Extract each line of text from the material below, keeping every word and line unchanged.

[Dataset entries]
<<<<

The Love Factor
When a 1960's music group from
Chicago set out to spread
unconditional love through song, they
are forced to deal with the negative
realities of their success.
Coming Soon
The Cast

>>>>

Solved problem:
The Love Factor
When a 1960's music group from
Chicago set out to spread
unconditional love through song, they
are forced to deal with the negative
realities of their success.
Coming Soon
The Cast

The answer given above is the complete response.